Socioeconomic and particulate air pollution correlates of heart disease risk.

Environ Res

Cox Associates and University of Colorado, 503 N. Franklin Street, Denver, CO 80218, United States. Electronic address:

Published: November 2018

How does risk of heart disease depend on age, sex, smoking, income, education, marital status, and outdoor concentrations of fine particulate matter (PM2.5)?

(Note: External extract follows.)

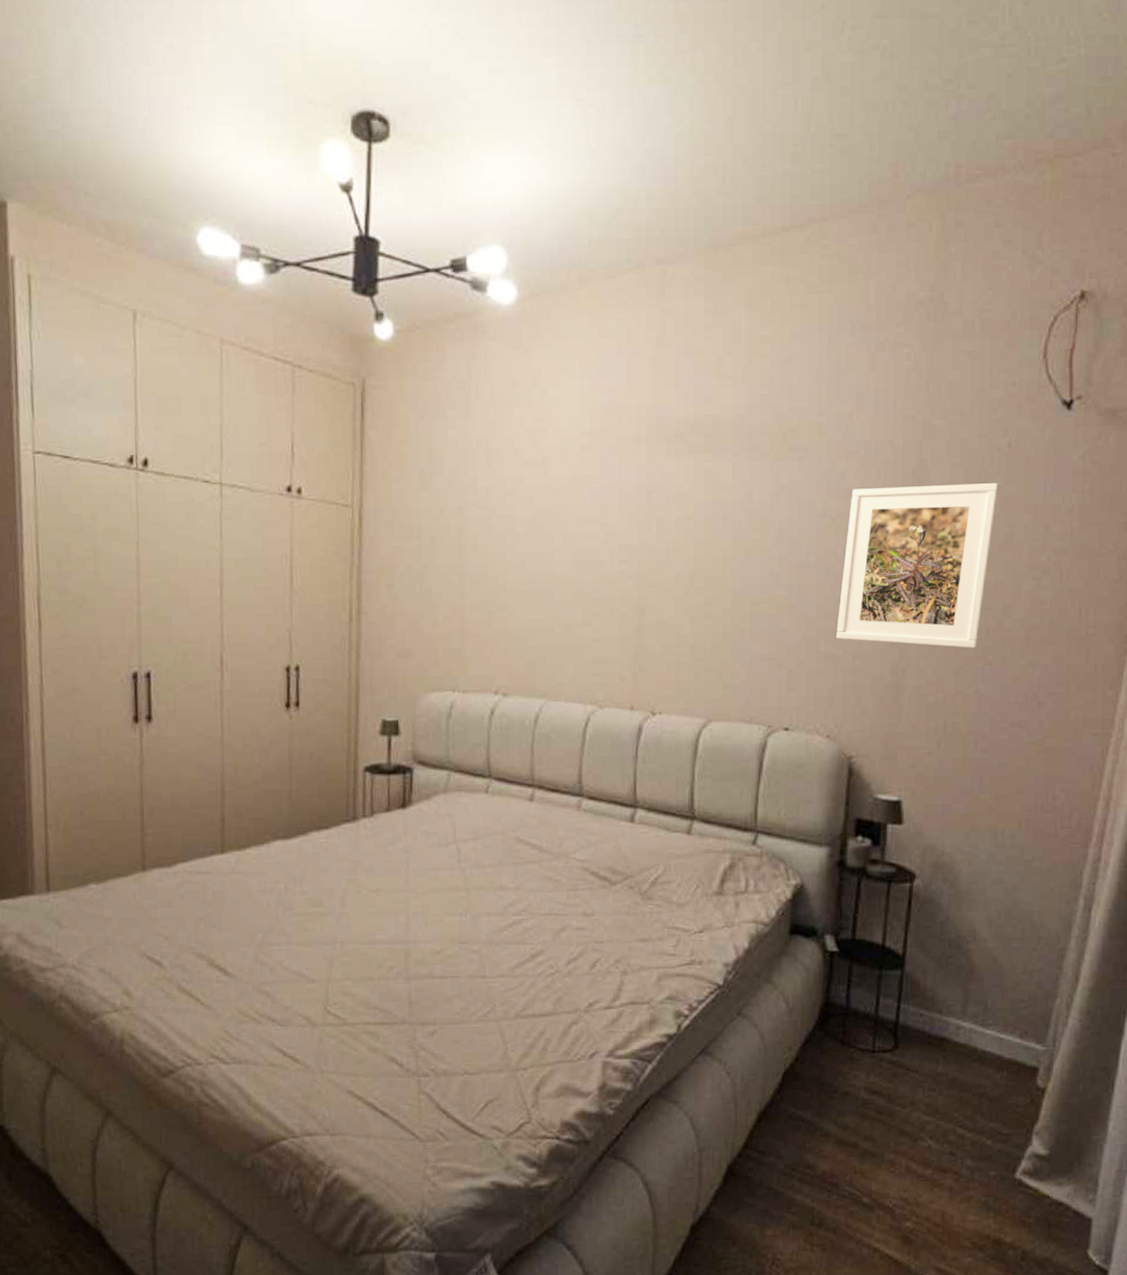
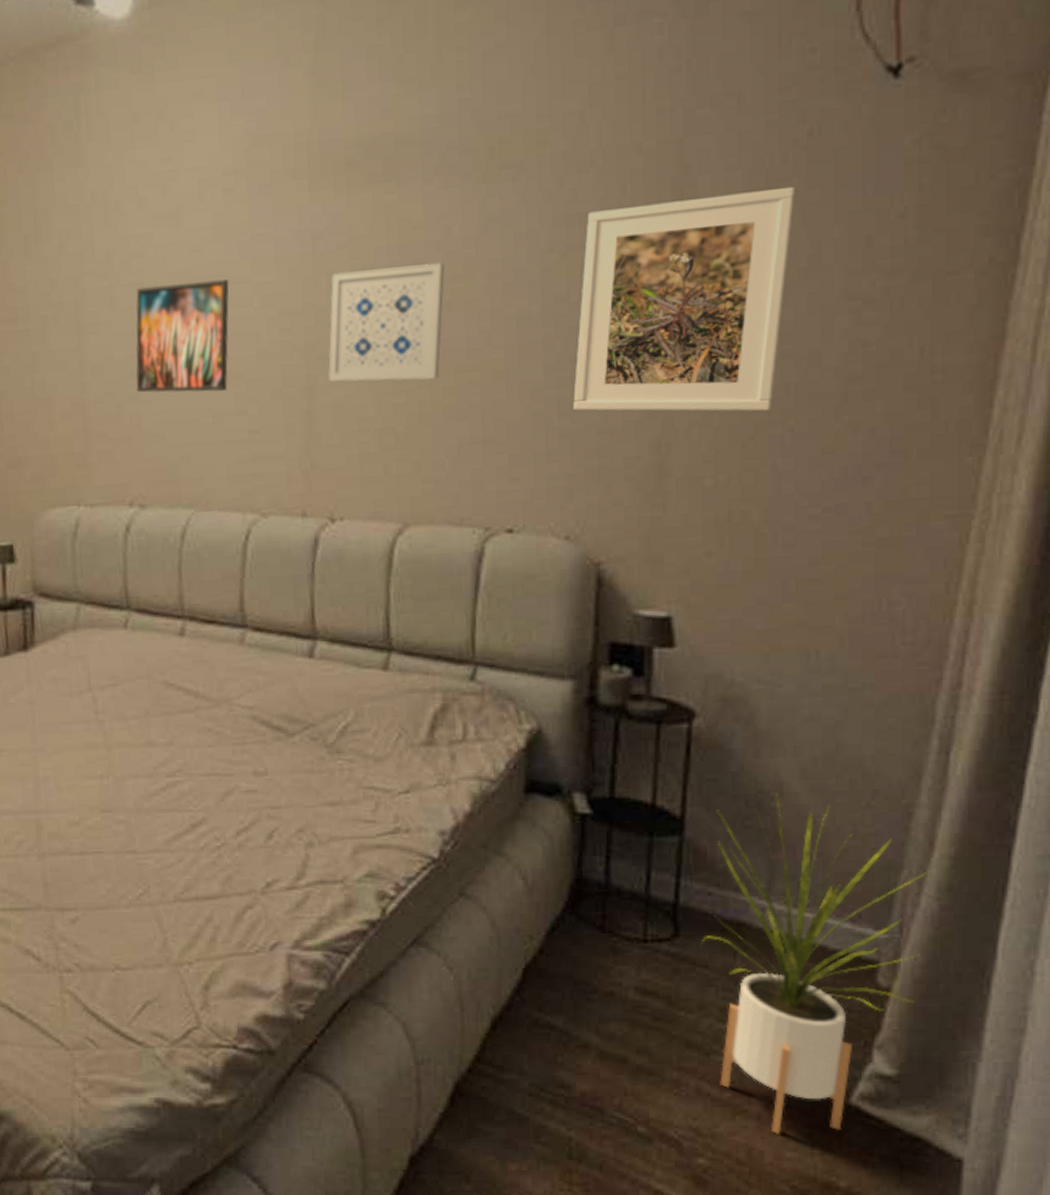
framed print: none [505,518,582,606] -> present [136,279,229,393]
wall art: none [655,517,746,608] -> present [328,261,445,382]
house plant: none [913,938,1076,1202] -> present [700,793,931,1134]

We join data available from the Centers for Disease Control and Prevention (CDC) Behavioral Risk Factor Surveillance (BRFSS) System for years 2008-2012 to US Environmental Protection Agency (EPA) data on county-specific concentrations of fine particulate matter (PM2.5) to quantify associations among these variables and to explore possible causal interpretations. Low income is identified as a direct cause of increased heart disease risk in this data set. The effect depends on age and sex: it is most pronounced for men under age 70 and for women under age 80. Income is significantly associated with all of the other variables examined and confounds the association between PM2.5 and heart disease risk. This association is significant in regression models that exclude income, but not in regression models that include it, both in the data set as a whole and in the subset of observations with PM2.5 < 15 μg/m. Causal directed acyclic graph (DAG) models and non-parametric model ensemble partial dependence plots confirm that higher incomes reduce heart disease risk, consistent with previous observations of socioeconomic gradients in health risks. They support interpretation of this as a robust causal relation apparent in non-parametric analyses, and hence independent of any specific parametric modeling assumptions.